[Start of Attachment]

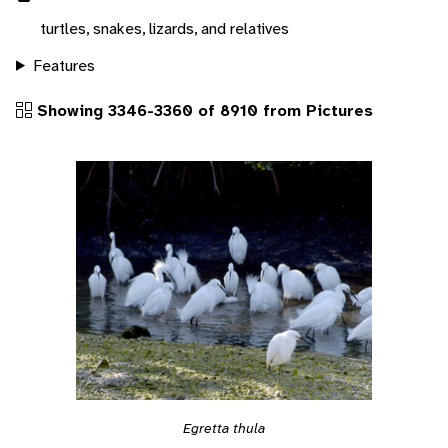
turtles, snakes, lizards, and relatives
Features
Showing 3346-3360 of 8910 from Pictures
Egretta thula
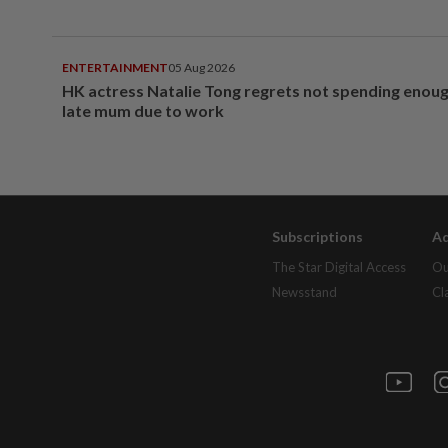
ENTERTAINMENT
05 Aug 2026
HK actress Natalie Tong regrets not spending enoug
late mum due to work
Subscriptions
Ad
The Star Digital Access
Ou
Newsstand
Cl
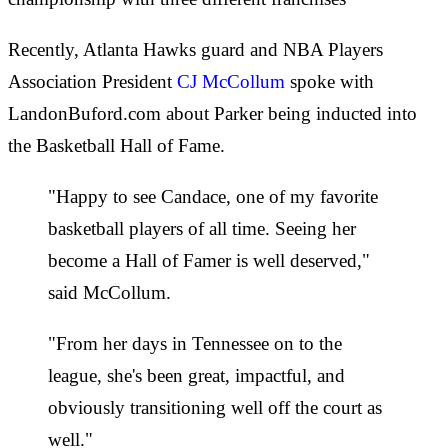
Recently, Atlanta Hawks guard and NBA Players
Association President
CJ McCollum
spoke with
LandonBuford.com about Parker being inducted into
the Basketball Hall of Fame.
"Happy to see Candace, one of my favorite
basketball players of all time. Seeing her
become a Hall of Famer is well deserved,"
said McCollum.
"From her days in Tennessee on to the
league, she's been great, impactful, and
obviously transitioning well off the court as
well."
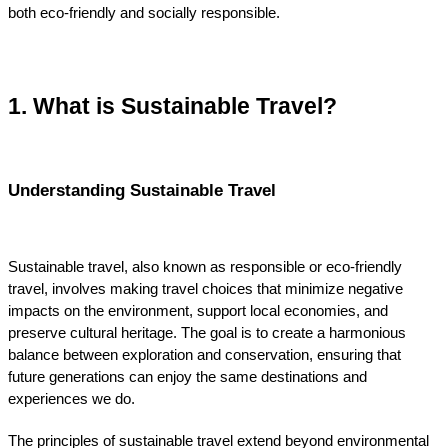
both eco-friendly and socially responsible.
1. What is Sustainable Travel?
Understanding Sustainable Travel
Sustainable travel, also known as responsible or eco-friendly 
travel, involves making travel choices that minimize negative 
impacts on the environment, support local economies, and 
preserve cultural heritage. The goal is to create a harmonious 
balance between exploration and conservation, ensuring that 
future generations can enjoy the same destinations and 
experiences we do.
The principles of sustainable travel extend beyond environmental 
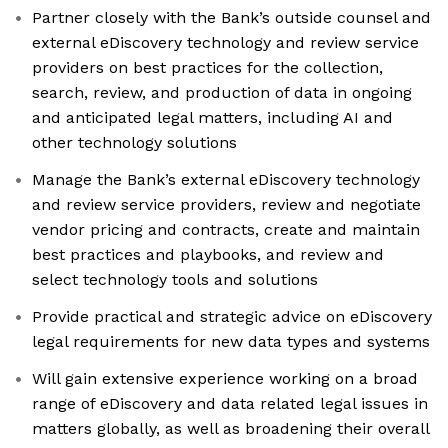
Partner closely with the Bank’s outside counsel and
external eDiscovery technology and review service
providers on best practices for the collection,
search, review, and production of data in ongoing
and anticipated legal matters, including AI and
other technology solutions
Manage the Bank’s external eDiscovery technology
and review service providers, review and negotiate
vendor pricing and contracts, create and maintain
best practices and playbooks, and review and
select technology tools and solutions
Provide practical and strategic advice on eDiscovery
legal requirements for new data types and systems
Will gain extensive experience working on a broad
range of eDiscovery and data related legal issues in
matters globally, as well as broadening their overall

[End of Attachment]

What needs to be done
Report only how many lines of the listing hold the word "Hall".

Answer box
2